Perhaps your colleagues at MGH would find it unexceptional, but it does seem to me extraordinary that the abstract of your paper gives barely a hint that about one-third of the patients on paroxetine and sertraline got depressed within a week of withdrawal. Given cross-tolerance between fluoxetine and these drugs, why does your paper not consider this crucial point? Again, the answer seems to be to do with the trial design. Very simply, the protocol stipulated that anyone who experienced a significant "breakthrough of depressive symptoms" should be counted as someone who did better on the drug:

"To provide additional clinical context, a depressive relapse was defined as an increase of 8 points or more in the HDRS28 score and a total score of 16 or higher." (emphasis added)

If this is really depressive relapse, then we have a novel treatment for depression that works within hours of starting medication, since these new symptoms melt with restoration of medication.

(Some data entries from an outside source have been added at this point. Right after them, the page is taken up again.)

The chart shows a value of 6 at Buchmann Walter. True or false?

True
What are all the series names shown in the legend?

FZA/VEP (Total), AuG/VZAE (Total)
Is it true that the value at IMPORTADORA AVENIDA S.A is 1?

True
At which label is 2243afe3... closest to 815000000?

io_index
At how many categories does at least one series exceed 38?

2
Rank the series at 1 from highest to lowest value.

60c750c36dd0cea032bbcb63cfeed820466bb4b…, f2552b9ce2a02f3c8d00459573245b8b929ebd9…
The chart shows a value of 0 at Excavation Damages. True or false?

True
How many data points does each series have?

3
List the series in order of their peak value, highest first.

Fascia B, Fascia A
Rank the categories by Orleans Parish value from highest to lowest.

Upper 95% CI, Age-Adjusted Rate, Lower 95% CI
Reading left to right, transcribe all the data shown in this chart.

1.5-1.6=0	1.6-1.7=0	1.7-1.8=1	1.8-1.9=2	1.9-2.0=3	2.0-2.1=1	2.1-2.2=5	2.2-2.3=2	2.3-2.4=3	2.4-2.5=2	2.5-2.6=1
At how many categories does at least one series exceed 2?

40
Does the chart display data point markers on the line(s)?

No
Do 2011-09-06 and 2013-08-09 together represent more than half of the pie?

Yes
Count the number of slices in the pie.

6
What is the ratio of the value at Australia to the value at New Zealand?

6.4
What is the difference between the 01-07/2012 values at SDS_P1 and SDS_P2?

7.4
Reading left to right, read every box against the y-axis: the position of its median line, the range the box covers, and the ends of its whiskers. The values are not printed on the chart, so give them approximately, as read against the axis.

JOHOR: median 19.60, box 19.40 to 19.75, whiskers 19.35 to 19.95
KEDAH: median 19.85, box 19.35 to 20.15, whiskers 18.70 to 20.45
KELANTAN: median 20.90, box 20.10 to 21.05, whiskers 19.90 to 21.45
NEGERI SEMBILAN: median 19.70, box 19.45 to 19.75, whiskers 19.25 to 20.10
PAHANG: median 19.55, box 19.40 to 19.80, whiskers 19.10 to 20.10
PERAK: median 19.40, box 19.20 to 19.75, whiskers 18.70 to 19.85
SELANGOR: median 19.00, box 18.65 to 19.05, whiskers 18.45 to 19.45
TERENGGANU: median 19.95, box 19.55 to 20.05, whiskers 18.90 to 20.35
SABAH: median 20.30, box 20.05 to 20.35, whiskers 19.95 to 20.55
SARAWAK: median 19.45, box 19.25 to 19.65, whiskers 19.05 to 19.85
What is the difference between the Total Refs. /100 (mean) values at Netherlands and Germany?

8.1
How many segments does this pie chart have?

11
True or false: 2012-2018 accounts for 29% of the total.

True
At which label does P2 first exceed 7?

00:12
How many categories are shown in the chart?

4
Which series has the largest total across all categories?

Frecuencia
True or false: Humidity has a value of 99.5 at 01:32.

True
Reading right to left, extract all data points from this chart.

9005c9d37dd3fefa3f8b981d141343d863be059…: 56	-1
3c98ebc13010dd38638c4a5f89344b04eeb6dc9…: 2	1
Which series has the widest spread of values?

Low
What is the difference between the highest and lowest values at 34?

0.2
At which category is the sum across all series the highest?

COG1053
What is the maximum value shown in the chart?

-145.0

This whole issue has nothing to do with me wanting to see a level playing field; I'm simply concerned to see the risk defined for what it is. For reasons given, I believe there is a real risk of dependence, and lack of long-term effectiveness; I'm sure we agree this deserves to be honestly discussed. I'm especially concerned about fluoxetine, because I think the risk is better disguised than with paroxetine and other competing drugs. I can see the advantage of attenuated withdrawal, but I also see some additional risks.

It is unclear to us what are the additional risks that you see. Furthermore, if fluoxetine was in fact associated with a significant risk for discontinuation-emergent symptoms, we would expect to see many more clinicans observe this and report it in the literature, as there are countless reports with shorter acting agents.

In short, I believe your comments substantially reinforce the thrust of my argument, if not my apparent credibility as a researcher of finer points. Perhaps you would like to reconsider your position?

As is evident from our reply, your beliefs do not alter our view of the data.

In turn, I have revised my preliminary view, which was not to pursue this matter through Dr Newbower's office at MGH. In view of the risks to public health, and the basis on which they arise, it seems appropriate I should. I shall welcome your comments and look forward to hearing from you.

We are not sure we follow why your concern about public health would lead you to insert an extra step in our receiving your comments, but however you wish to contact us is okay.

Yours sincerely,
Charles Medawar
and, Sincerely yours,
Jerrold Rosenbaum, M.D. and Maurizio Fava, M.D.